Which of the lines below include the word "Hide"? Pull each one out.

Records excerpted from a collection:
+ + + + +
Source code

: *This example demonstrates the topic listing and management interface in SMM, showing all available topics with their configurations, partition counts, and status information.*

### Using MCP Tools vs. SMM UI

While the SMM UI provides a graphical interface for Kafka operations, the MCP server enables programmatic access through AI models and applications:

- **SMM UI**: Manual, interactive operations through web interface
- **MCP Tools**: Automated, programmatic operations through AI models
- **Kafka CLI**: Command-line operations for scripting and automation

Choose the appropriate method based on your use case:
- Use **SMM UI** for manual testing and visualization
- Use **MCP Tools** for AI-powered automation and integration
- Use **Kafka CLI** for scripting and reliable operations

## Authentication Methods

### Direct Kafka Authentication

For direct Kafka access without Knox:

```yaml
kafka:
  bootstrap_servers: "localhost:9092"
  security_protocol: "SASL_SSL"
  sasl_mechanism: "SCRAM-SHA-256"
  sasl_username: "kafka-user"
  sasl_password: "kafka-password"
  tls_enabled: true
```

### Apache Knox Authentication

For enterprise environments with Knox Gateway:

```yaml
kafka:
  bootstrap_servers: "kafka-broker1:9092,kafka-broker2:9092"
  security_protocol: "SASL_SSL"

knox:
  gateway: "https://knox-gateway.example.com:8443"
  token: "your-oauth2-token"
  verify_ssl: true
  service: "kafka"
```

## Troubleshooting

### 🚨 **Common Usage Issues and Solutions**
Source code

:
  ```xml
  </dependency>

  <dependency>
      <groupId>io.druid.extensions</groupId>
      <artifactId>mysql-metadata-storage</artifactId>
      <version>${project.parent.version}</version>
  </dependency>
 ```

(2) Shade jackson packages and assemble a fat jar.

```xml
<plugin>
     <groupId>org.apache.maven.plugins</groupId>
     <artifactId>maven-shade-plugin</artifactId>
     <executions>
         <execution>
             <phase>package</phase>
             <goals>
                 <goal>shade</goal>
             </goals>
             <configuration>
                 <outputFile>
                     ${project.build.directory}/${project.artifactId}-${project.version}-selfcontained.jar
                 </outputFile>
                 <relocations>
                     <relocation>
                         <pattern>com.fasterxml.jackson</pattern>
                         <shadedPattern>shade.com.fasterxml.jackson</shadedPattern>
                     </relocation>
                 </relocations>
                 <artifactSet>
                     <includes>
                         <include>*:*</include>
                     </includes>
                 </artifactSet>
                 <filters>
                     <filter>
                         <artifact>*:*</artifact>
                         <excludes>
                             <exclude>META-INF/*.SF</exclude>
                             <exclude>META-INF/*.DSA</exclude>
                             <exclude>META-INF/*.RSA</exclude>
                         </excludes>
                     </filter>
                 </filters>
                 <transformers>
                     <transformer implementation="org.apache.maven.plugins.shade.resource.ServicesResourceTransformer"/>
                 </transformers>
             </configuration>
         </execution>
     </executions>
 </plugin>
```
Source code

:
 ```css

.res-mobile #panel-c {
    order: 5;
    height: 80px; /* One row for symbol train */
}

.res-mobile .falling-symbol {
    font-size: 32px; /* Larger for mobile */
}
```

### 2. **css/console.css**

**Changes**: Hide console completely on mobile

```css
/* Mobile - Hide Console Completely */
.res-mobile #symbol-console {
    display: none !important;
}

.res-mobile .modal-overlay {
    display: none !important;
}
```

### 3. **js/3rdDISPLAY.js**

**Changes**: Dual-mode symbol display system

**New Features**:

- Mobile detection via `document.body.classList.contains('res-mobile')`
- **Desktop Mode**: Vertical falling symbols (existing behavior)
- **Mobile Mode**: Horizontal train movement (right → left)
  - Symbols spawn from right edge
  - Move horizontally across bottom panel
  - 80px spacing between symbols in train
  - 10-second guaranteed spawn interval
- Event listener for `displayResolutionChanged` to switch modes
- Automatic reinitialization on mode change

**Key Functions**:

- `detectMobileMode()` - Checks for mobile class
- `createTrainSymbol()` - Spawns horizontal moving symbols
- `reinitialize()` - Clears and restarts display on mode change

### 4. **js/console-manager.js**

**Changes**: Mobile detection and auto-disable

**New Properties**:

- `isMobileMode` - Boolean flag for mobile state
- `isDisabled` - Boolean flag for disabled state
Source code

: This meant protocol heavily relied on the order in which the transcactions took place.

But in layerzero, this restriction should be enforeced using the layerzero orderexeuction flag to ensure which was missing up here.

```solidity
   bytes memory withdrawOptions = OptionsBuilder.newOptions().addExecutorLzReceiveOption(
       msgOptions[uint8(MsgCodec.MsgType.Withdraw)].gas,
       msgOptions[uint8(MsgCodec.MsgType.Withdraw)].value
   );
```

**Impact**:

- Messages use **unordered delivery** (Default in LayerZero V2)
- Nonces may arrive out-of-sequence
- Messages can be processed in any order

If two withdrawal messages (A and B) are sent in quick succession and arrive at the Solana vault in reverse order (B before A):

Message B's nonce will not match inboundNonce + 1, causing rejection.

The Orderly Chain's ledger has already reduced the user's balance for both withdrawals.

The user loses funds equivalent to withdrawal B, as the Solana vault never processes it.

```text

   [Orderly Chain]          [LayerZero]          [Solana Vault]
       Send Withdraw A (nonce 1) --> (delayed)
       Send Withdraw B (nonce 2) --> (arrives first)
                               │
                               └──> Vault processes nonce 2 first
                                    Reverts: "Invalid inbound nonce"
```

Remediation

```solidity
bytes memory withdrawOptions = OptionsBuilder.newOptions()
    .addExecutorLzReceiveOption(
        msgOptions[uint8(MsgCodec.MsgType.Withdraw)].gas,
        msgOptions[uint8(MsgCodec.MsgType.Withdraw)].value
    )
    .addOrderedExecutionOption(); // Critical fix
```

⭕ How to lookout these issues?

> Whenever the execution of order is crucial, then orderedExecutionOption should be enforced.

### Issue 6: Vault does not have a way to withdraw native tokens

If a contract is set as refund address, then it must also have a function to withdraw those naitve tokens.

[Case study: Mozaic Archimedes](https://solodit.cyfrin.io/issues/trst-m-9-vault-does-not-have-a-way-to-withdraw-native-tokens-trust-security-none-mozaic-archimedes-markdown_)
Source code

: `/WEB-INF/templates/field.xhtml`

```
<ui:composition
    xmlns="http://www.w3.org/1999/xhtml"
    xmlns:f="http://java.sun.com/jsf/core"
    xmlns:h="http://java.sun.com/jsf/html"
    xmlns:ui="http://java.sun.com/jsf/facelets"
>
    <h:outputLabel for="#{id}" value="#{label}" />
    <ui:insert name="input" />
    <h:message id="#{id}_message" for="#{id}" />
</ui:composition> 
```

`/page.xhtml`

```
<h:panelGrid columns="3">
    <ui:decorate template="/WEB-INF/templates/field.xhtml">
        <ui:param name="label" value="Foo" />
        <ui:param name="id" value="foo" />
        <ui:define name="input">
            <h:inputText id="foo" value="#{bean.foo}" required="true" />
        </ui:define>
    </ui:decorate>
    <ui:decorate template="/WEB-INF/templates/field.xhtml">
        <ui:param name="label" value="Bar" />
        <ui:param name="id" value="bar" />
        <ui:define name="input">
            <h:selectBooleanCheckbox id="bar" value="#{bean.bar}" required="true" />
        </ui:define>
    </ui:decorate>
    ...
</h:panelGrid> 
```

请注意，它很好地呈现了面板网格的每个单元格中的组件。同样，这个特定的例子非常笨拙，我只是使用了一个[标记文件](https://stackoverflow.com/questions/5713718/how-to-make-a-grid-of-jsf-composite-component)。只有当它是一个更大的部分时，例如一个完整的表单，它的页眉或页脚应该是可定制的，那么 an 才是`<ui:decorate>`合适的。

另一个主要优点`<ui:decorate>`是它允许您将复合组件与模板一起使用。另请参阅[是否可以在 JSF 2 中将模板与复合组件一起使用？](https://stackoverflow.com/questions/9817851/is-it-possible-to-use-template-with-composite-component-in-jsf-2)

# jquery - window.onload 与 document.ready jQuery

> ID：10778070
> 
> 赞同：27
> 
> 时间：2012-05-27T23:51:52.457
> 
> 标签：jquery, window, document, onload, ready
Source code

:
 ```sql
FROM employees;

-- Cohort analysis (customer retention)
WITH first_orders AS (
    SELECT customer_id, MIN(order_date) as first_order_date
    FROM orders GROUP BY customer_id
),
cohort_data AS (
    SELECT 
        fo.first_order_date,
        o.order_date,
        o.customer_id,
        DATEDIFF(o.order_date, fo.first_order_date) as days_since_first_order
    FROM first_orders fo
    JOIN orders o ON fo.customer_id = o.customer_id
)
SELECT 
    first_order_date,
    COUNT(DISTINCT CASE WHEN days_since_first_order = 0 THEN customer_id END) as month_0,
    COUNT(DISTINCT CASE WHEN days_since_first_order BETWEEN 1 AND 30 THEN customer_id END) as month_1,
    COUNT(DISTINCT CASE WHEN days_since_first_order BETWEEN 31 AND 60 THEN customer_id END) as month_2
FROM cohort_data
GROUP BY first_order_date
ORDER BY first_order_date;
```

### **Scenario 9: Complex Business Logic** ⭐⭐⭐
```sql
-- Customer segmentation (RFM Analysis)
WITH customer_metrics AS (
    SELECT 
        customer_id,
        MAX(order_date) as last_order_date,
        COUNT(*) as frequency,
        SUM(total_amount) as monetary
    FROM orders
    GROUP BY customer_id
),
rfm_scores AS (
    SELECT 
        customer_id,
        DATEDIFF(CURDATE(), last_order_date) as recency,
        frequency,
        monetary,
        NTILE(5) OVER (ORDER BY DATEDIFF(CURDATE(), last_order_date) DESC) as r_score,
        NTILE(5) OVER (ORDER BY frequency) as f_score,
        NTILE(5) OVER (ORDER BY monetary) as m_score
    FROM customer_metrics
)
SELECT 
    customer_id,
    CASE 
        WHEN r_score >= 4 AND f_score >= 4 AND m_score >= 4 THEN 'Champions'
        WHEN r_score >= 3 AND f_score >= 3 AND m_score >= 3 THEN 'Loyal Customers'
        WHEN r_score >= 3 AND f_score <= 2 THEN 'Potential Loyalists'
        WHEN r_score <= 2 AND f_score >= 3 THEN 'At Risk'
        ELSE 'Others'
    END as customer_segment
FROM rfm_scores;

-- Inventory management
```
+ + + + +
> Answer to the problem:
**Changes**: Hide console completely on mobile
/* Mobile - Hide Console Completely */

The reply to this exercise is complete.